Image: Deflated yellow smiley face balloon

Three thousand five hundred images are allegedly uploaded to Facebook every single second. Try to find one with people looking angry or sad. It’s getting harder every day. Many cameras now offer a smile-only setting, Using smile-detection software, they won’t even take a photo unless the subject is grinning.

Pixel smiles crowd our computers, spreading cheer to some and despair to others. A recent study by German researchers found that fully one-third of their 584-person sample felt more dissatisfied with their lives after visiting Facebook. “We were surprised by how many people have a negative experience with Facebook,” Hanna Krasnova explains. The finding was especially true of passive users, those who browse but don’t post much.

With a billion users, Facebook “naturally provides a [breeding] ground for envy,” the researchers declare. Visitors compare themselves to their peers and often feel they come up short. Such envy can lead some users to exaggerate their own happiness when they post online, which, in turn, ups the ante even more, setting off an “envy spiral.”

Social media quickly become collections of peak experiences. Boy, is everyone else doing great! But the posts that induce the very worst online emotions are the vacation pictures—those smiling faces at the beach or sidewalk cafe that seem to stab a lot of onlookers straight through the heart.

New York family therapist Janet Zinn treats those envious onlookers. But she also treats the very folks who post the enviable pictures, and they, too, are oppressed by their own images. “On Facebook they’ll be in these beautiful pictures, smiling while on vacation,” Zinn says. “And when they come in, they’re barely communicating, they’re so angry and upset with one another.”

The sources of their tension are perfectly normal. But, Zinn notes, “they’re not supposed to reveal to the world that they’re unhappy or even that it’s not all happiness.”

Knowing the selection bias built into social media, it would behoove us to remind ourselves that no one’s life is as perfect as it looks from the outside. Especially when all you’re exposed to are the self-selected highlights.

The trick is to try to see a Facebook photo—heck, any photo—for what it really is: a presentation of one moment out of a million, consciously chosen to represent the person at his or her very best, exuding an emotion that was quite possibly faked at the time.

- Assignment -
Transcribe the piece on Facebook and envy above exactly, starting at the words "With a billion" and stopping after "through the heart.".

- Records -
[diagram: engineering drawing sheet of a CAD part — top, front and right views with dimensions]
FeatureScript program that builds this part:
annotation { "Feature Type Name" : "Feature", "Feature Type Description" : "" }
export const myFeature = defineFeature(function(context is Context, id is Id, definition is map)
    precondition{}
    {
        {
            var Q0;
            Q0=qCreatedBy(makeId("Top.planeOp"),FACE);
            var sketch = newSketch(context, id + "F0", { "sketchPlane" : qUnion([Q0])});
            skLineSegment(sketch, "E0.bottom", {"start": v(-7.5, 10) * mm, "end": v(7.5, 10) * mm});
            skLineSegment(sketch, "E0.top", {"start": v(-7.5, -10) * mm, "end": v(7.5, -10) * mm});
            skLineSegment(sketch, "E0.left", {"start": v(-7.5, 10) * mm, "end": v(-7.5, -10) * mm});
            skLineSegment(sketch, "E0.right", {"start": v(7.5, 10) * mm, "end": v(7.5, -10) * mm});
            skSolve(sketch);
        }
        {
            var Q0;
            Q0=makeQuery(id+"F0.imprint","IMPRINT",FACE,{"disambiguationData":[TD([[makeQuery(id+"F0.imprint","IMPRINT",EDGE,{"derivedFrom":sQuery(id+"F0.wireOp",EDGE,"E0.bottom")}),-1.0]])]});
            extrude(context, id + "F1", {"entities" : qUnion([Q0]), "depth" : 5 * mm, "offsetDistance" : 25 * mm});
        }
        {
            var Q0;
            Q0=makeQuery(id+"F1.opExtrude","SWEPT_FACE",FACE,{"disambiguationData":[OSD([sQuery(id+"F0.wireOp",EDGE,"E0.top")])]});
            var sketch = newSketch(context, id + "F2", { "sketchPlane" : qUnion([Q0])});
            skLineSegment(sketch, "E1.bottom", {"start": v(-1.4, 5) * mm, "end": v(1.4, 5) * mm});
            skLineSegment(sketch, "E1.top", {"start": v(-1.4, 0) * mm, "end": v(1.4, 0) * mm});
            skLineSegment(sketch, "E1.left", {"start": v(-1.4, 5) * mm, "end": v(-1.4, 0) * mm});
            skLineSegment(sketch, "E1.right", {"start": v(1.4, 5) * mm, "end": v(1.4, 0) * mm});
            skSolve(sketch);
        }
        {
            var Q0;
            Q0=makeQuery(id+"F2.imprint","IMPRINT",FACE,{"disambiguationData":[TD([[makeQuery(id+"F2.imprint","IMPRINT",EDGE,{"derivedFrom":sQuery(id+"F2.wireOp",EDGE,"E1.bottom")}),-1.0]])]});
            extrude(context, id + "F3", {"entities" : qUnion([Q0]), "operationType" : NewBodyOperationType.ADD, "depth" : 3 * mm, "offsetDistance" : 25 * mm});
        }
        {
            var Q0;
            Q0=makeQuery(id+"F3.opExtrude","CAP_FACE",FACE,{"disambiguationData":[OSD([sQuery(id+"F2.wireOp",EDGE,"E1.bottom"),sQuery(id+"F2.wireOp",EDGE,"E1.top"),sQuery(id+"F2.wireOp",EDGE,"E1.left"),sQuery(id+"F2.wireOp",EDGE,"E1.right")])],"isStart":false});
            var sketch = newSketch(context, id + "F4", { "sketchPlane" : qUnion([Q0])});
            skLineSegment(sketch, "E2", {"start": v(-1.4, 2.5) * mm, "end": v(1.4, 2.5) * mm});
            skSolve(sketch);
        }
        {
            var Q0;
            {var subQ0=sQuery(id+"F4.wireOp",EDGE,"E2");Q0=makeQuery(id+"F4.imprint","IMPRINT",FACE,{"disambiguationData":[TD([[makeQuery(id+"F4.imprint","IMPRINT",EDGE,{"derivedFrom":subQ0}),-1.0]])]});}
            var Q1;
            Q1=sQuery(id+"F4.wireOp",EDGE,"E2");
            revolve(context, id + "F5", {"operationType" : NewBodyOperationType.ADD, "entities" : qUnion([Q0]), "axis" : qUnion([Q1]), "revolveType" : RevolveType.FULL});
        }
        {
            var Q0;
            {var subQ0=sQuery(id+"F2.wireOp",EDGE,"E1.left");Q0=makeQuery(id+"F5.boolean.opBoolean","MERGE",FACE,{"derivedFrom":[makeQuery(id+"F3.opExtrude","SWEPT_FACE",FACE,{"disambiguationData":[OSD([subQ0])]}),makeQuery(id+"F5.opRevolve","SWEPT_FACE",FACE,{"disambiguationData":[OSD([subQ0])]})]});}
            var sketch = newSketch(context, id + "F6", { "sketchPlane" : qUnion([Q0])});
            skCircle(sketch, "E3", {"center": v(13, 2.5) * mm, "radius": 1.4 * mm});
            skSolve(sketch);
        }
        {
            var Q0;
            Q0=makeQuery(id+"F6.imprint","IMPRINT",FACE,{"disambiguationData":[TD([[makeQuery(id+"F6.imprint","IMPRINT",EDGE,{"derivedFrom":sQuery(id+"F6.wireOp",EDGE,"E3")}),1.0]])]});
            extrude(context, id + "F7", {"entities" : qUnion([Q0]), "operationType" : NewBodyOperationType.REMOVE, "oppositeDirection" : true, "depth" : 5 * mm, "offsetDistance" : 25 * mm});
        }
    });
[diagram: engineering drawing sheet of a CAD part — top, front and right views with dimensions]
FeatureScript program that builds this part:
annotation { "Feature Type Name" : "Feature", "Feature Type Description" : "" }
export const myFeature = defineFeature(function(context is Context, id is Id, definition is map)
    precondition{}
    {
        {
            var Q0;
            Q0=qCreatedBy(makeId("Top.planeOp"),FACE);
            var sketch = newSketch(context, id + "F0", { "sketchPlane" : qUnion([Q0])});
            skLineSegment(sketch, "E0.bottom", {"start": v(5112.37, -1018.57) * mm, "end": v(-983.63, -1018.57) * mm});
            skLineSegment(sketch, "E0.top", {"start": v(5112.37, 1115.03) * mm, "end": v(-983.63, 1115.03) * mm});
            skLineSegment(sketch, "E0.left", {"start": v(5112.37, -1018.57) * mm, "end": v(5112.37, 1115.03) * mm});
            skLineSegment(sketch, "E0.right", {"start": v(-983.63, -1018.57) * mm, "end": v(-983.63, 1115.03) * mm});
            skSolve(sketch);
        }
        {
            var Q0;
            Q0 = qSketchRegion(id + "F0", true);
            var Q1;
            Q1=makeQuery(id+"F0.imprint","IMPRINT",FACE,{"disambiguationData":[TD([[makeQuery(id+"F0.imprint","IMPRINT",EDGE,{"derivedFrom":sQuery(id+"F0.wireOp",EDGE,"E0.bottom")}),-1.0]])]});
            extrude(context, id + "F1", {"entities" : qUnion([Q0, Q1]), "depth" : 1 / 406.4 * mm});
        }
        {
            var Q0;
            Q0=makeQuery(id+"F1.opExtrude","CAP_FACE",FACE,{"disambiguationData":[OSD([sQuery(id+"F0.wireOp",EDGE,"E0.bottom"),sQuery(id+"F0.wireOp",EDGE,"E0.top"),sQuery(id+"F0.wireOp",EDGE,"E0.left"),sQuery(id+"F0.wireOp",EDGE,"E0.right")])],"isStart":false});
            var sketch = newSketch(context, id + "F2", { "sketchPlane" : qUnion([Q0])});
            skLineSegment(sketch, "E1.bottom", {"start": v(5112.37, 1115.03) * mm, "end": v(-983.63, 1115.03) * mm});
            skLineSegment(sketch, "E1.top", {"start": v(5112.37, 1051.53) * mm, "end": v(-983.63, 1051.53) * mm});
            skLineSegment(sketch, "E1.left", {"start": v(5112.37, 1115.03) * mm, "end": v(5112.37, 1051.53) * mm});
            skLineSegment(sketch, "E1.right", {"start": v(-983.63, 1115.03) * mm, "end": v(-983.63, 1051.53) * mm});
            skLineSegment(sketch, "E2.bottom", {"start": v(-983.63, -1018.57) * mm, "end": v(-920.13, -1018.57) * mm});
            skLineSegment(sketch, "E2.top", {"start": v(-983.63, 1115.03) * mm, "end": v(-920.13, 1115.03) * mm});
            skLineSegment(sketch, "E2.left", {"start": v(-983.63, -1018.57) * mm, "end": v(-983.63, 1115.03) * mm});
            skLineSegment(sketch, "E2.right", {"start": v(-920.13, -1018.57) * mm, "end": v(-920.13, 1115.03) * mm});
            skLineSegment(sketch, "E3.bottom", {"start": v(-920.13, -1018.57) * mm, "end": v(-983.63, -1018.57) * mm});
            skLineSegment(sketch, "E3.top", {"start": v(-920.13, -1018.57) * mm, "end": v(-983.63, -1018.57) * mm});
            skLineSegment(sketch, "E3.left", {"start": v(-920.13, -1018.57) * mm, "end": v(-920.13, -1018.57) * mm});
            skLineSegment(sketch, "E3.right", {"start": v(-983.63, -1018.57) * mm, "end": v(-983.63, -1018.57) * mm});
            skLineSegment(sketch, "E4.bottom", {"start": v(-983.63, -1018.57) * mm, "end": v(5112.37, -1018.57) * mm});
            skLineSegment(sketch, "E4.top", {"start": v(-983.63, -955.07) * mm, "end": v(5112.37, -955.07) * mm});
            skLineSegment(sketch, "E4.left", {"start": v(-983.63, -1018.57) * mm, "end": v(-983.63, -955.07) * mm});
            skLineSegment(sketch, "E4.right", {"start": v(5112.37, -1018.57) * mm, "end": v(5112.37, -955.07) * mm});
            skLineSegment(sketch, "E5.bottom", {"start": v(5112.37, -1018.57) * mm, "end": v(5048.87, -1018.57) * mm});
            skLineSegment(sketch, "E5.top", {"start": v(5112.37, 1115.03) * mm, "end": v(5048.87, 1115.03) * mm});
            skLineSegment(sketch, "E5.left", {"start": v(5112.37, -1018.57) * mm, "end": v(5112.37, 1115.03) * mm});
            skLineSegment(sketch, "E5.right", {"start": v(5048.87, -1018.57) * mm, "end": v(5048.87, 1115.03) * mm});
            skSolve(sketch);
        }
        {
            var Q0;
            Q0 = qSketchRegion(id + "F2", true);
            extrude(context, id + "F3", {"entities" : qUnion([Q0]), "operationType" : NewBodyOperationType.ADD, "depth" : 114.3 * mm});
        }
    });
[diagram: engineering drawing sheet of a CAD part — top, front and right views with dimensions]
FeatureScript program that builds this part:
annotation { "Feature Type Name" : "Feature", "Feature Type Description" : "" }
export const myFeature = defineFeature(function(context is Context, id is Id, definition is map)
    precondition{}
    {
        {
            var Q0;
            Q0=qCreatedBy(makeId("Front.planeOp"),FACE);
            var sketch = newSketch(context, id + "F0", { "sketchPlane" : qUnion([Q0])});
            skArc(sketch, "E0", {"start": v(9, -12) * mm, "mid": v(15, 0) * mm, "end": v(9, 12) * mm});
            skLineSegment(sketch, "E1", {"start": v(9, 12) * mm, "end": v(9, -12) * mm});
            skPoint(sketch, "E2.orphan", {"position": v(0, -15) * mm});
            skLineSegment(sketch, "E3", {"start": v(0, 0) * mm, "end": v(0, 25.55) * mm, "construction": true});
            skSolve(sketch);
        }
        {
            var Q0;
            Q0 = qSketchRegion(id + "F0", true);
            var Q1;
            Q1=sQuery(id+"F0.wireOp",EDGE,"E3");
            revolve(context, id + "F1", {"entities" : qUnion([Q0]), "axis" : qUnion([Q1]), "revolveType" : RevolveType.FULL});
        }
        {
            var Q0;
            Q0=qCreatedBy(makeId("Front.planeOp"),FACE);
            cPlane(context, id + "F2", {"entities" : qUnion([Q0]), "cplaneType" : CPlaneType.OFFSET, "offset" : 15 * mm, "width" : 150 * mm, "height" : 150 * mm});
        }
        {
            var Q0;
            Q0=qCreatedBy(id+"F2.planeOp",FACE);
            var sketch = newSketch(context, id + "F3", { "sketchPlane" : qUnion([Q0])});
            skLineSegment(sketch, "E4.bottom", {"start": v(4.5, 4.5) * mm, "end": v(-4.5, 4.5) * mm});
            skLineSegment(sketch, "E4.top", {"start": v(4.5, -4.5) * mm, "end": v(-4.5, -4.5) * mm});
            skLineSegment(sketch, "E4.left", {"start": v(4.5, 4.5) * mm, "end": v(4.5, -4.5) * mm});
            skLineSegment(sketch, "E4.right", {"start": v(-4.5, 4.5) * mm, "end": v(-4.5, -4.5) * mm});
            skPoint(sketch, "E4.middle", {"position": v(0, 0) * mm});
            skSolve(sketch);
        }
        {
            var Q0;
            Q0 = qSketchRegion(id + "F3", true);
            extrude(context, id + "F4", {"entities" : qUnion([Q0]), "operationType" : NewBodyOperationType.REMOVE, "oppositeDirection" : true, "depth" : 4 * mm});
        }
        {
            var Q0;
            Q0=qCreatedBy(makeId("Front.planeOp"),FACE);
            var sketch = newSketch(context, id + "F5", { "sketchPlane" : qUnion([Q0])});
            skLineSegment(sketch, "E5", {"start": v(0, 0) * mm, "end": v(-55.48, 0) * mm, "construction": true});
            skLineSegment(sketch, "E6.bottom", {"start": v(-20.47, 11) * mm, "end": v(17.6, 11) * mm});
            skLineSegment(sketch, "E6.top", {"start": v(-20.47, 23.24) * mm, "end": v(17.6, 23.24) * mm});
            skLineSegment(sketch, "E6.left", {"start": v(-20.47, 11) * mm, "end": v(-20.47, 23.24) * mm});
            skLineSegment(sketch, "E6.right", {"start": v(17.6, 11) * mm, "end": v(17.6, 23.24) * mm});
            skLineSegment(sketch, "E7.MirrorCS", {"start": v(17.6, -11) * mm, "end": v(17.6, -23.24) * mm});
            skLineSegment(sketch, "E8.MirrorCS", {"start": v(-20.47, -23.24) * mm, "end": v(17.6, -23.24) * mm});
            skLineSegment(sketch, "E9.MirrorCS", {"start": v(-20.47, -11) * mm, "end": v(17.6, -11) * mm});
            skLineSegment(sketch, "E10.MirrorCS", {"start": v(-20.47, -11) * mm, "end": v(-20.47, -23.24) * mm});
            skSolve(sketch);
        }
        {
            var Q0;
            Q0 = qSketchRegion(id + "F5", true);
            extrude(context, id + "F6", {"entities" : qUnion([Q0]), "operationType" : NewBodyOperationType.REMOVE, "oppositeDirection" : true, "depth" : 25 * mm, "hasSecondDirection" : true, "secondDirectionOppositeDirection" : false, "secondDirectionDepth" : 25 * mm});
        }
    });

- Finished exercise -
With a billion users, Facebook “naturally provides a [breeding] ground for envy,” the researchers declare. Visitors compare themselves to their peers and often feel they come up short. Such envy can lead some users to exaggerate their own happiness when they post online, which, in turn, ups the ante even more, setting off an “envy spiral.”

Social media quickly become collections of peak experiences. Boy, is everyone else doing great! But the posts that induce the very worst online emotions are the vacation pictures—those smiling faces at the beach or sidewalk cafe that seem to stab a lot of onlookers straight through the heart.